Vous êtes actuellement neuf salariés, vous avez deux ans d’attente pour vos makhilas, vous ne souhaitez pas recruter ?

Aujourd'hui, pour assumer la demande qu'on a, il faudrait qu'on soit au moins 25. Déjà, ça voudrait dire chercher un lieu plus grand, et il est hors de question qu'on quitte nos murs à Larressore. C'est notre site historique. Et puis après, qu’est-ce qu’on fait une fois qu’on est 25 ? Le point positif, c’est qu’on absorbe la demande, qu’on crée de l’emploi, mais si demain tout s'écroule, qu'est ce que je fais des quinze personnes que j'ai recruté ? C'est aussi une responsabilité. Nous, quand on recrute quelqu'un à l'atelier, on lui dit de se projeter avec nous au moins dix ans, et pourquoi pas 40 ou 50 ans de sa vie. C'est un engagement mutuel. On ne peut pas dire à la personne qu’il doit au moins rester dix ans avec nous puis lui dire : peut-être que ça sera fini dans cinq ans si la demande baisse.

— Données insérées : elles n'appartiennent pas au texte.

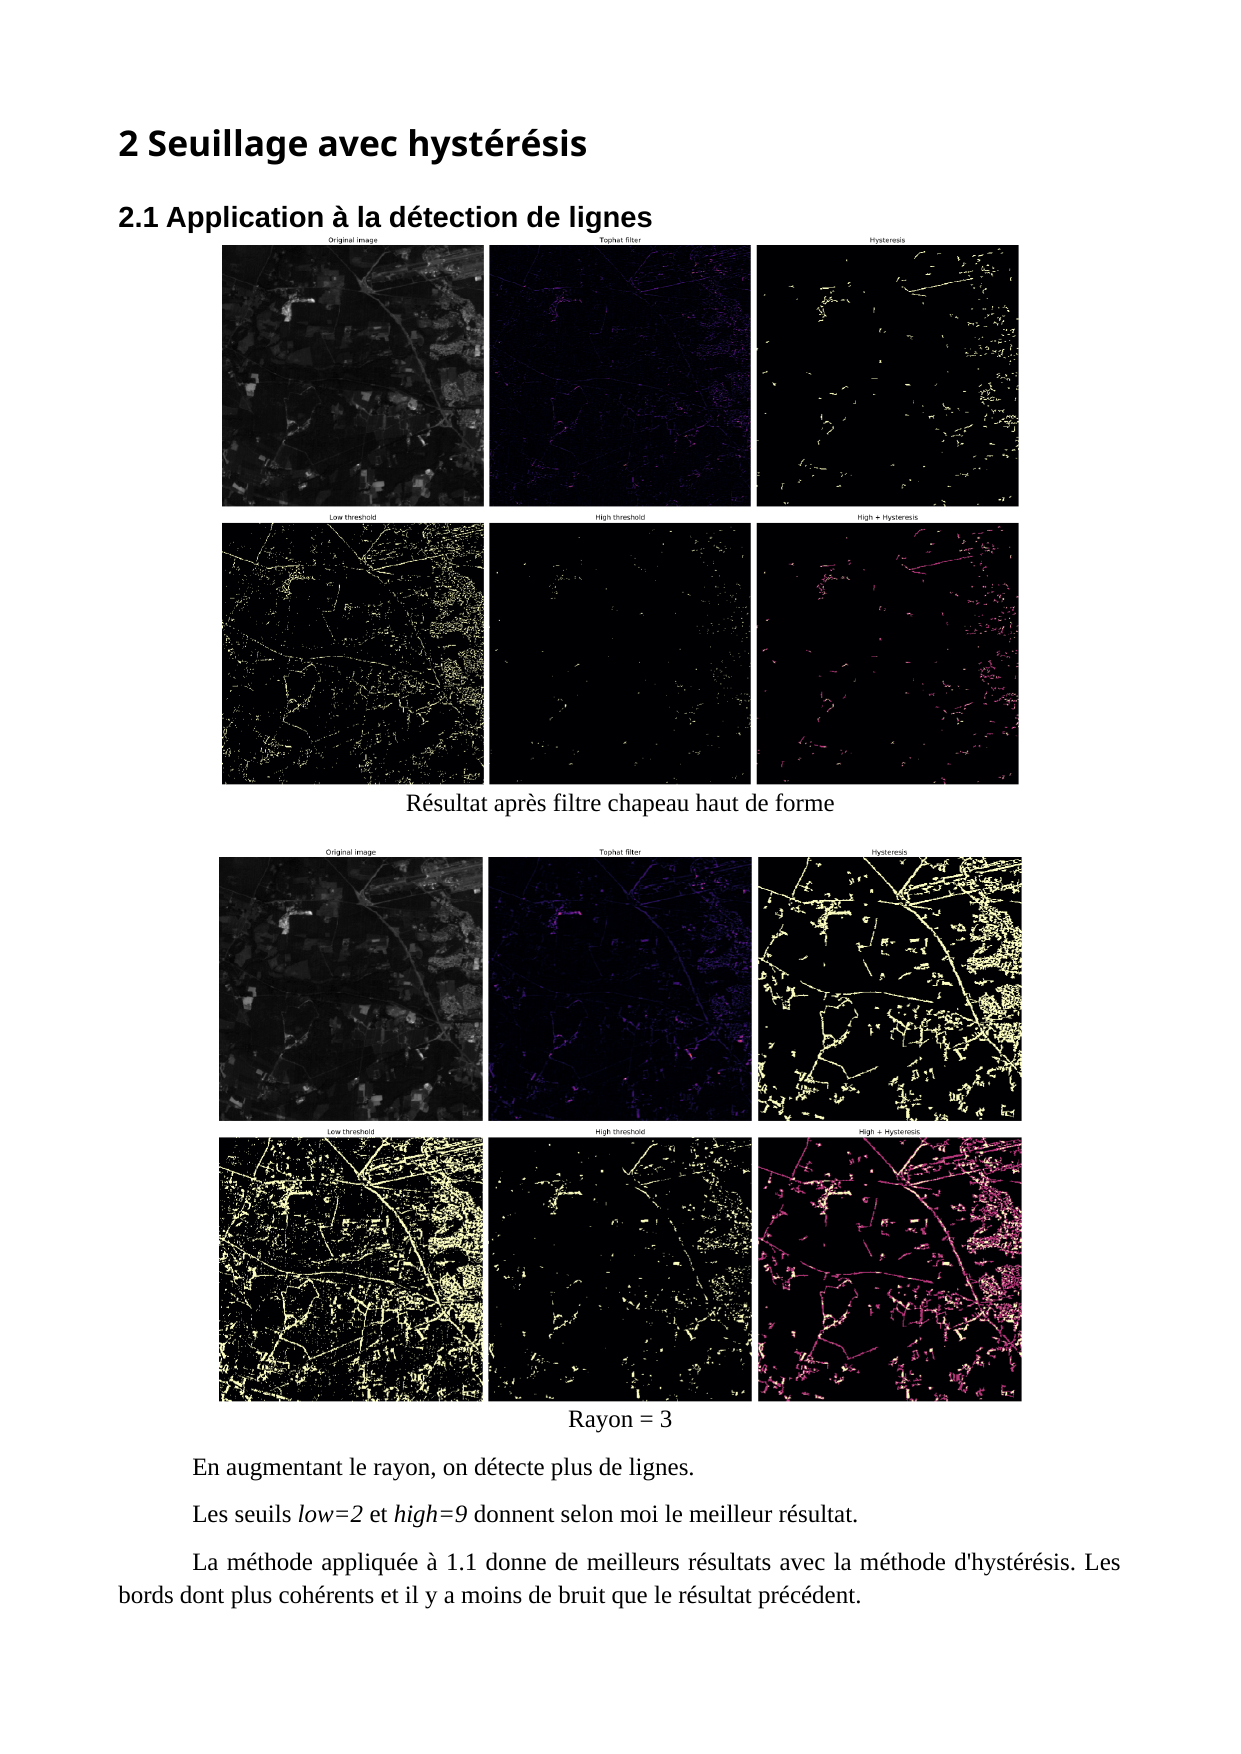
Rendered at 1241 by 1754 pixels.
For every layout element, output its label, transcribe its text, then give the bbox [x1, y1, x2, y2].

D’autant que le problème, c'est qu’en fabrication, on est tous complémentaires, alors si on recrute une personne de plus, il faut absorber le travail que cette personne va générer. Donc il faudrait minimum recruter cinq personnes, et c’est déjà énorme. À notre taille actuelle, tout le monde sait comment l'autre prend son café, à quelle heure il va déjeuner, le prénom des enfants, etc. À 25, il aura peut-être plus de turnover, il y aura forcément plus de changements, des petits groupes qui peuvent se créer. Nous, on est tous vraiment dans le même bateau et s'il y a un problème, on est tous là pour s'entraider.